Taking the entries below, transcribe only the lines starting with the one with "neck: (276, 216)" and going on through the one with "right eye: (1166, 665)", exactly as written, without the pictures.

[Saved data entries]
Start of Block

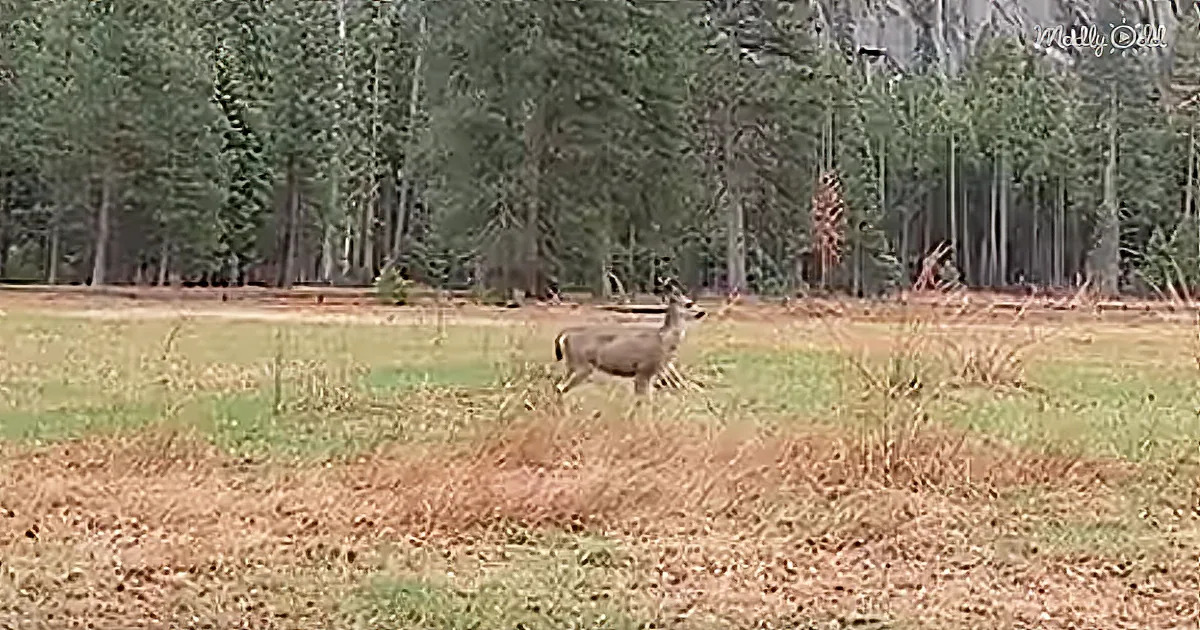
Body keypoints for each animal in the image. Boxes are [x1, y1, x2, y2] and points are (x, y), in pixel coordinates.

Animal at [552, 287, 705, 399]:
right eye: (689, 303)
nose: (702, 312)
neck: (663, 340)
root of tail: (566, 334)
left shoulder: (650, 372)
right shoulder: (644, 369)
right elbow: (643, 399)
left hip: (571, 365)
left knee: (558, 387)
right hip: (581, 364)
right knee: (561, 388)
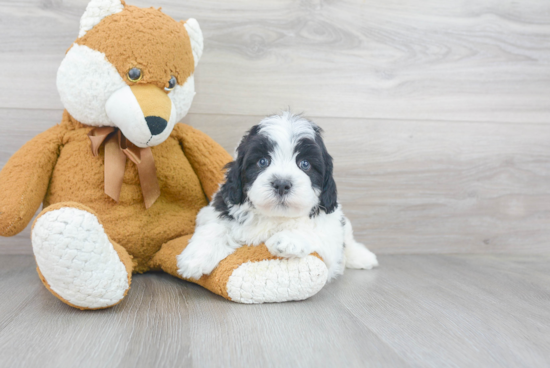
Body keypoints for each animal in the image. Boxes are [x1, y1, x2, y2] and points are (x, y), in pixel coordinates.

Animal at [179, 113, 382, 280]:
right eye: (262, 161)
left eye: (305, 164)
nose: (282, 184)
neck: (276, 216)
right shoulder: (218, 208)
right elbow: (215, 227)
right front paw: (195, 258)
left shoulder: (330, 228)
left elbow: (317, 231)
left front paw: (287, 240)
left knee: (349, 241)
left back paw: (363, 257)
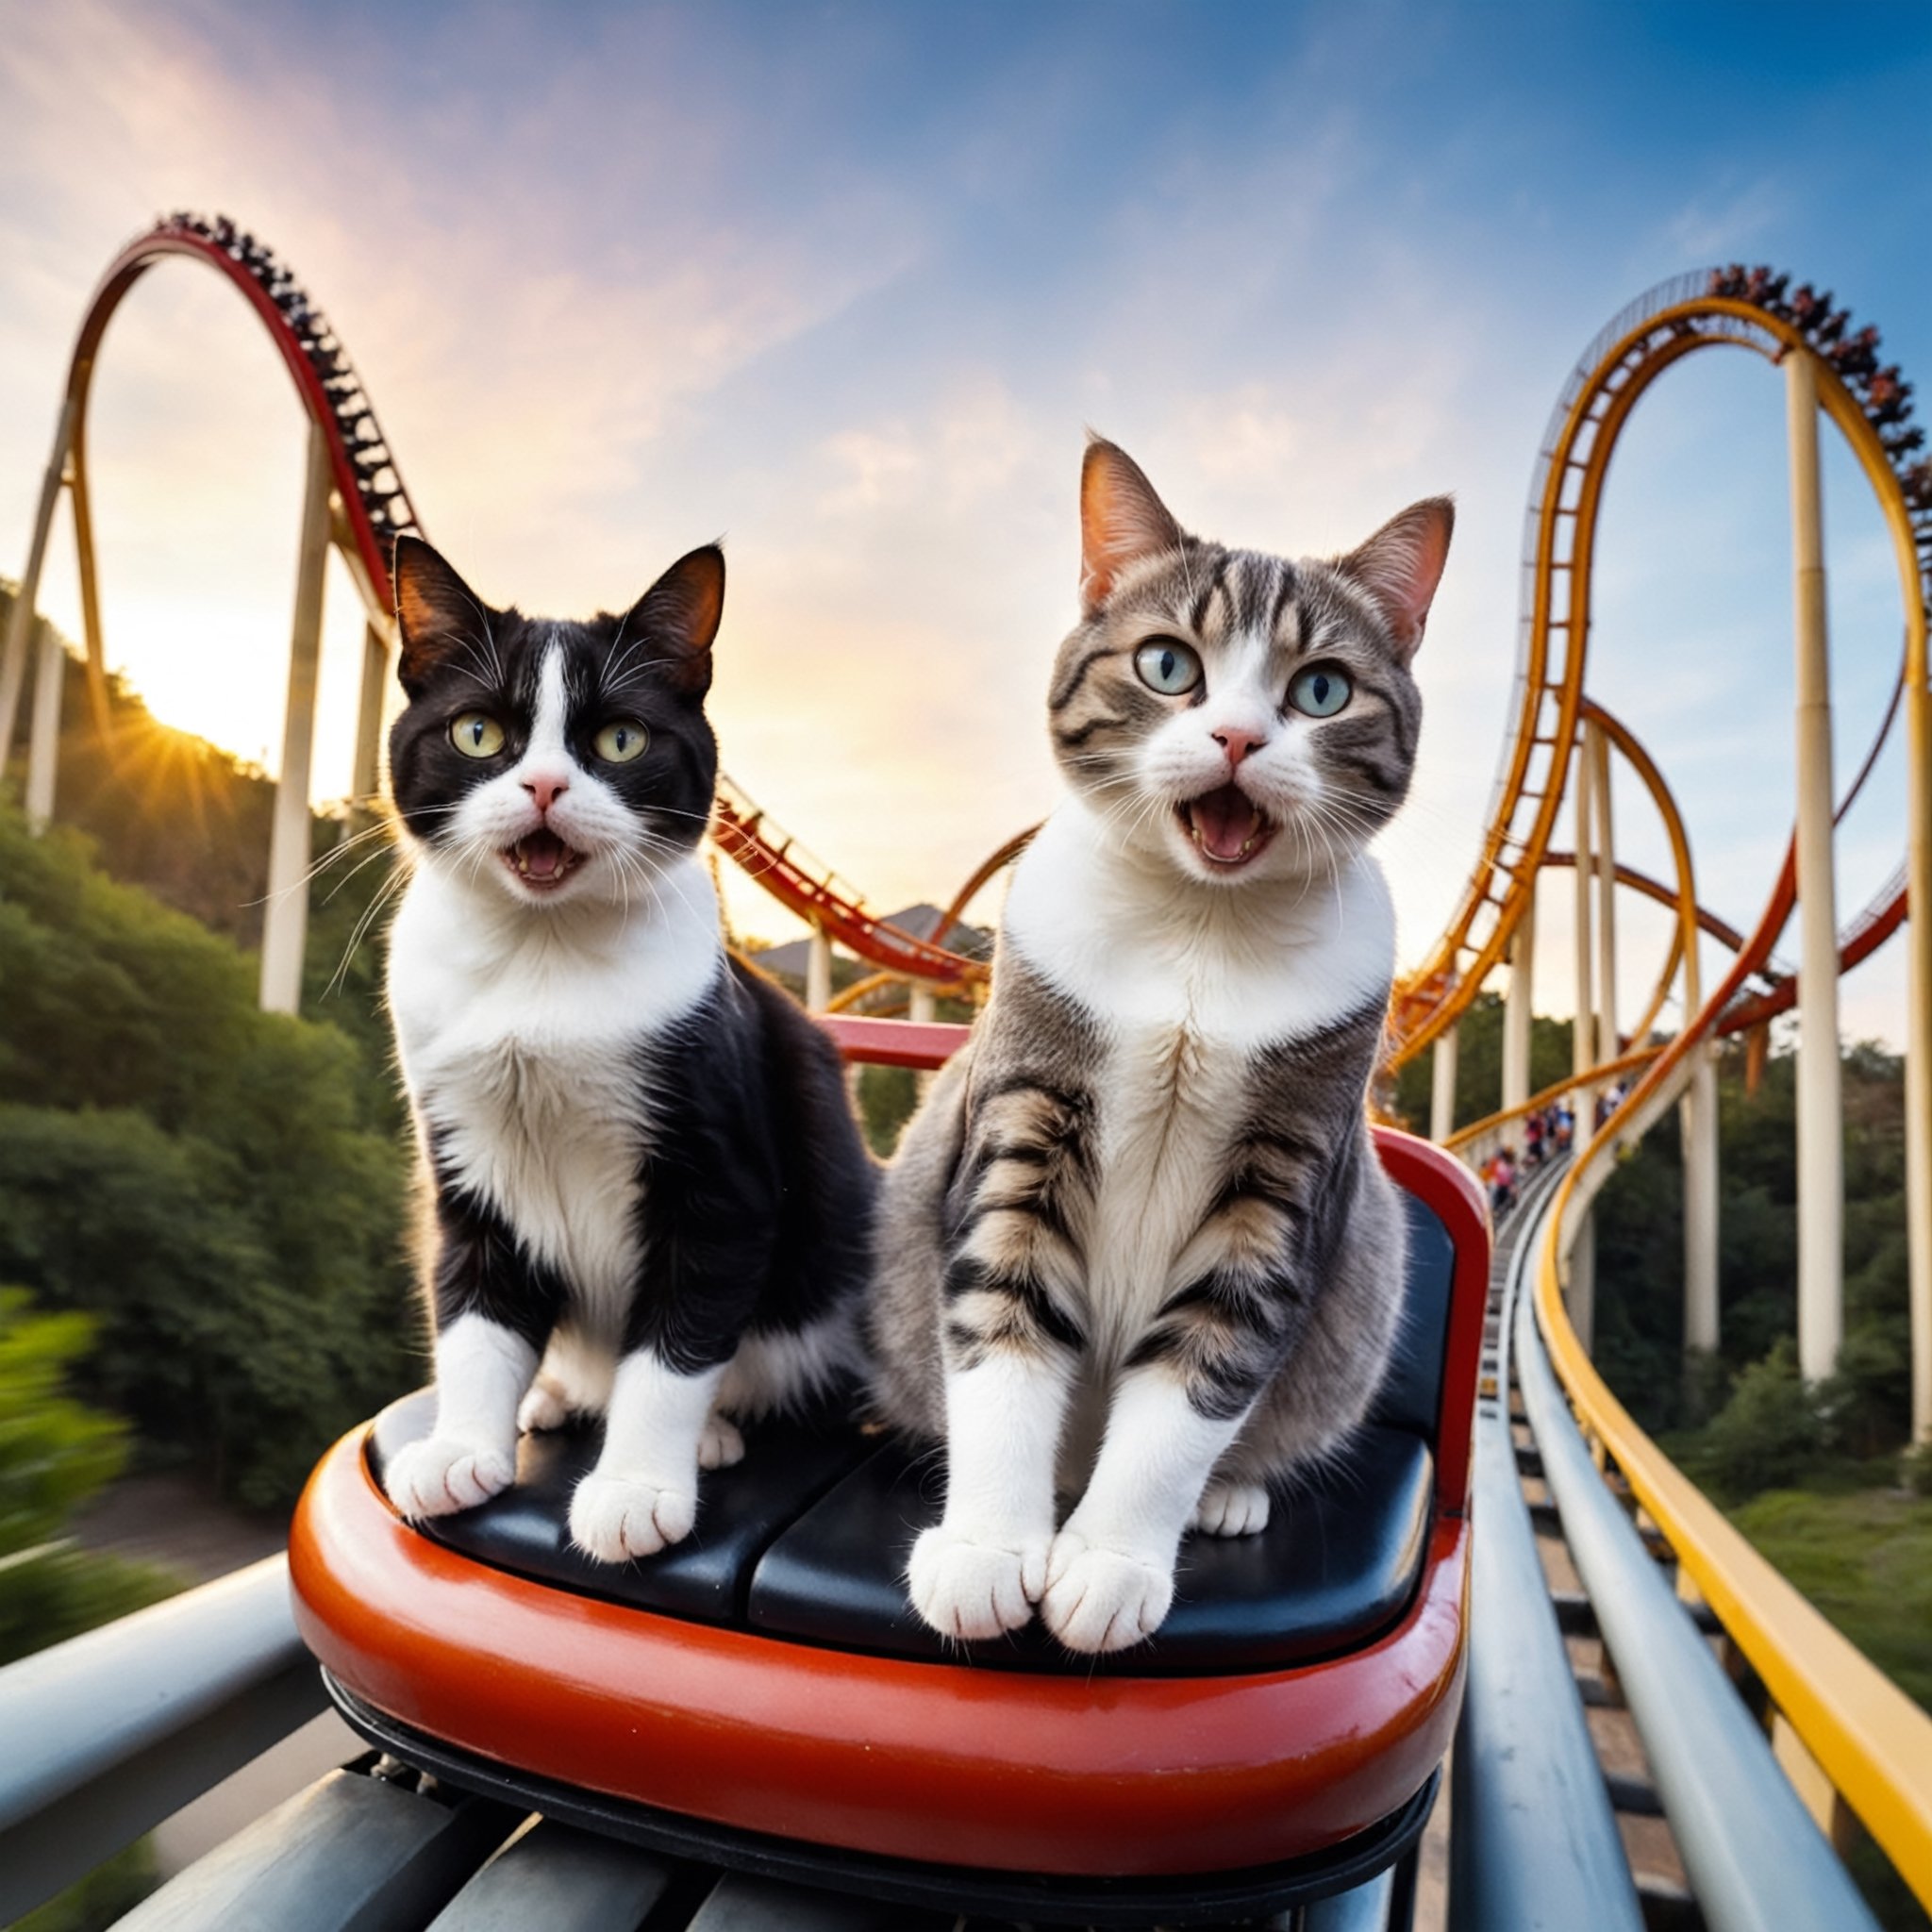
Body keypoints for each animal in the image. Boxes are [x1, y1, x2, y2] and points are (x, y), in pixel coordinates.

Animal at [378, 537, 876, 1560]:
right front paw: (461, 1446)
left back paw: (714, 1430)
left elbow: (675, 1342)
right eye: (478, 733)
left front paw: (636, 1488)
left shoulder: (718, 1173)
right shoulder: (462, 1159)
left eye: (620, 741)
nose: (544, 785)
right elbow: (474, 1311)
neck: (542, 958)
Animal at [873, 434, 1453, 1645]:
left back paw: (1226, 1492)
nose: (1235, 735)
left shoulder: (1282, 1176)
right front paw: (988, 1547)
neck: (1196, 930)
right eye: (1166, 665)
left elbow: (1197, 1376)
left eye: (1320, 689)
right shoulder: (1024, 1113)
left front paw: (1108, 1562)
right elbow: (998, 1321)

End of Block

- Exercise response
neck: (276, 216)
right shoulder: (218, 208)
right elbow: (215, 227)
right front paw: (195, 258)
left shoulder: (330, 228)
left elbow: (317, 231)
left front paw: (287, 240)
left knee: (349, 241)
left back paw: (363, 257)
Body keypoints for each animal in the image. Boxes are [x1, y1, x2, y2] and points are (x, y), in pixel coordinates.

Animal at [378, 537, 876, 1560]:
right front paw: (461, 1446)
left back paw: (714, 1430)
left elbow: (675, 1342)
right eye: (478, 733)
left front paw: (636, 1488)
left shoulder: (718, 1173)
right shoulder: (462, 1159)
left eye: (620, 741)
nose: (544, 785)
right elbow: (474, 1311)
neck: (542, 958)
Animal at [873, 434, 1453, 1645]:
left back paw: (1226, 1492)
nose: (1235, 735)
left shoulder: (1282, 1176)
right front paw: (988, 1547)
neck: (1196, 930)
right eye: (1166, 665)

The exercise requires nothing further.